Bu kanalı kim yönetiyor? Rudaw’ın açlık grevlerine ilişkin İHD’nin açıklamasından önce Açlık Grevleri sonlandırılacak bilgisini paylaşması, akıllara bazı sorular düşürdü. İzlediği politika’nın, Özerk Kürdistan Bölgesi’nin en büyük düşmanlarından biri olan Türk Hükümeti istihbarat teşkilatı Mit’in Kürde yönelik izlediği politika ile benzeşmesi tesadüf mü? Nedir Mit’in izlediği yol? Suyu Kurut Balığı Yakala. Bunlar Kürdistan Halklar’ı ve hatta bütün Orta Doğu Halklar’ında özgürlük fidanını dökülen kanı ile sulayıp yeşerten, kök salanları hedef almakla ne yapmak istiyor?
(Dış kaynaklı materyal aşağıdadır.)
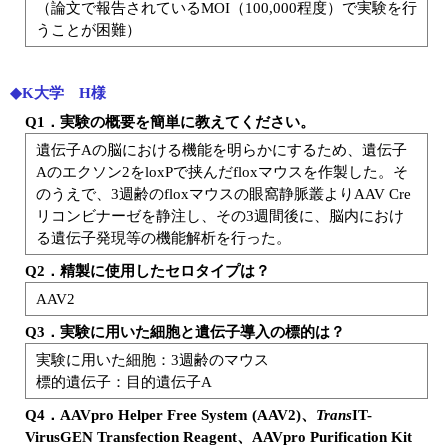
（論文で報告されているMOI（100,000程度）で実験を行
うことが困難）
◆K大学 H様
Q1．実験の概要を簡単に教えてください。
遺伝子Aの脳における機能を明らかにするため、遺伝子
Aのエクソン2をloxPで挟んだfloxマウスを作製した。そ
のうえで、3週齢のfloxマウスの眼窩静脈叢よりAAV Cre
リコンビナーゼを静注し、その3週間後に、脳内におけ
る遺伝子発現等の機能解析を行った。
Q2．精製に使用したセロタイプは？
AAV2
Q3．実験に用いた細胞と遺伝子導入の標的は？
実験に用いた細胞：3週齢のマウス
標的遺伝子：目的遺伝子A
Q4．AAVpro Helper Free System (AAV2)、
Trans
IT-
VirusGEN Transfection Reagent、AAVpro Purification Kit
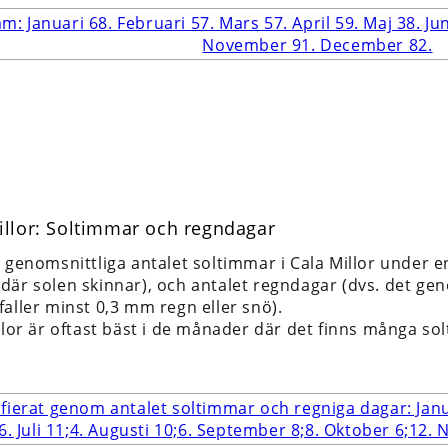
illor: Soltimmar och regndagar
t genomsnittliga antalet soltimmar i Cala Millor under 
är solen skinnar), och antalet regndagar (dvs. det geno
aller minst 0,3 mm regn eller snö).
illor är oftast bäst i de månader där det finns många s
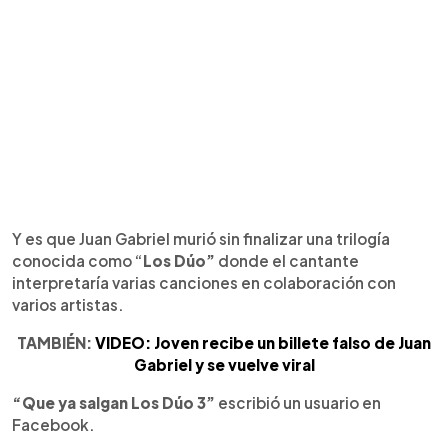
Y es que Juan Gabriel murió sin finalizar una trilogía
conocida como “
Los Dúo”
donde el cantante
interpretaría varias canciones en colaboración con
varios artistas.
TAMBIÉN:
VIDEO: Joven recibe un billete falso de Juan
Gabriel y se vuelve viral
“Que ya salgan Los Dúo 3”
escribió un usuario en
Facebook.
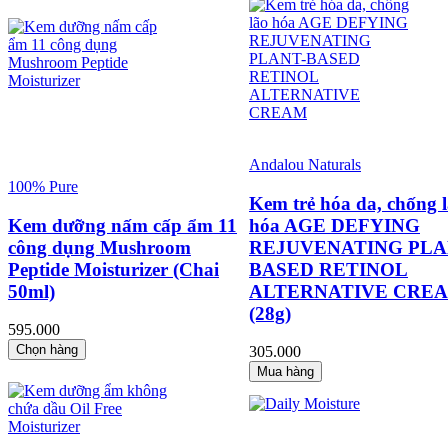
Andalou Naturals
100% Pure
Kem trẻ hóa da, chống 
Kem dưỡng nấm cấp ẩm 11
hóa AGE DEFYING
công dụng Mushroom
REJUVENATING PLA
Peptide Moisturizer (Chai
BASED RETINOL
50ml)
ALTERNATIVE CRE
(28g)
595.000
Chọn hàng
305.000
Mua hàng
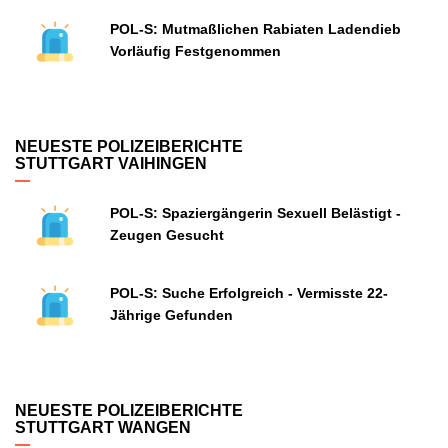
POL-S: Mutmaßlichen Rabiaten Ladendieb
Vorläufig Festgenommen
NEUESTE POLIZEIBERICHTE
STUTTGART VAIHINGEN
POL-S: Spaziergängerin Sexuell Belästigt -
Zeugen Gesucht
POL-S: Suche Erfolgreich - Vermisste 22-
Jährige Gefunden
NEUESTE POLIZEIBERICHTE
STUTTGART WANGEN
Rudaw’da bugüne kadar Kürd’e hiçbir yararı dokunmayan Devlet Bahçeli adındaki faşistin açıklamalarını okuyorsun. Sanki Türk medyasından okuyormuşsun gibi geliyor.
Referandum sürecinde en sert tepkiyi veren ve o süreçte ordusunu Güney Kürdistan sınıra kelimenin tam anlamıyla yığan Tayip Erdoğan’ın ‘‘Kürt Kardeşlerim’’ yalanını Güney, Kuzey, Batı, Doğu ve hatta Avrupa ‘daki Kürdistan haklarına ulaştıran ve o yalanı süsleyip püsleyip yutturan yine Rudaw’dır. Türk Ordusu’un medya savunma alanlarında savaş uçaklarından attığı bildirgeleri gündemine alıp kendi çağrısıymışcasına tavır takınıp herşeyiyle temsil ettiği ihanet çizgisine davet eden Rudaw’dır. Kendi topraklarına en can düşmanı tarafından yapılan saldırıları, operasyonları kendisi yapıyormuşcasına gösterip normalize eden de bu kanaldır. Kim Tayip Erdoğan’ın, Türk ordusunun propagandasını yapar? Özelliklede bu tür propagandaları niye yapar? Vaziyet odur ki Rudaw kanalı ne toplumsaldır, nede Kürdistani’dir. AKP’nin Güney Kürdistan’daki basın koludur. Son haberleri ile kendini deşifre etmiştir. Kürd’e ve insanlığa düşmandır, Rudaw işe yaramayan işsizlerin toplandığı Mit’dir Mit.